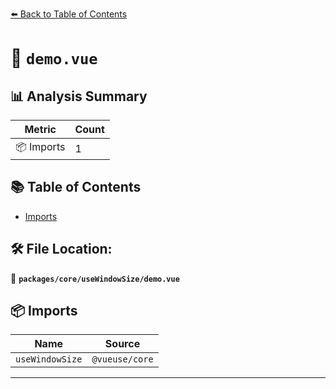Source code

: [⬅️ Back to Table of Contents](../../../index.md)

# 📄 `demo.vue`

## 📊 Analysis Summary

| Metric | Count |
|--------|-------|
| 📦 Imports | 1 |

## 📚 Table of Contents

- [Imports](#imports)

## 🛠️ File Location:
📂 **`packages/core/useWindowSize/demo.vue`**

## 📦 Imports

| Name | Source |
|------|--------|
| `useWindowSize` | `@vueuse/core` |


---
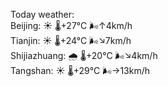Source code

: Today weather:  
Beijing: ☀️   🌡️+27°C 🌬️↑4km/h  
Tianjin: ☀️   🌡️+24°C 🌬️↘7km/h  
Shijiazhuang: 🌧   🌡️+20°C 🌬️↘4km/h  
Tangshan: ☀️   🌡️+29°C 🌬️→13km/h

JOB: Write out the source text of every entry above exactly as it appears, leaving the pictures out.

SOLUTION TO THIS PROBLEM:
Source code

: [⬅️ Back to Table of Contents](../../../index.md)

# 📄 `demo.vue`

## 📊 Analysis Summary

| Metric | Count |
|--------|-------|
| 📦 Imports | 1 |

## 📚 Table of Contents

- [Imports](#imports)

## 🛠️ File Location:
📂 **`packages/core/useWindowSize/demo.vue`**

## 📦 Imports

| Name | Source |
|------|--------|
| `useWindowSize` | `@vueuse/core` |


---
Source code

: Today weather:  
Beijing: ☀️   🌡️+27°C 🌬️↑4km/h  
Tianjin: ☀️   🌡️+24°C 🌬️↘7km/h  
Shijiazhuang: 🌧   🌡️+20°C 🌬️↘4km/h  
Tangshan: ☀️   🌡️+29°C 🌬️→13km/h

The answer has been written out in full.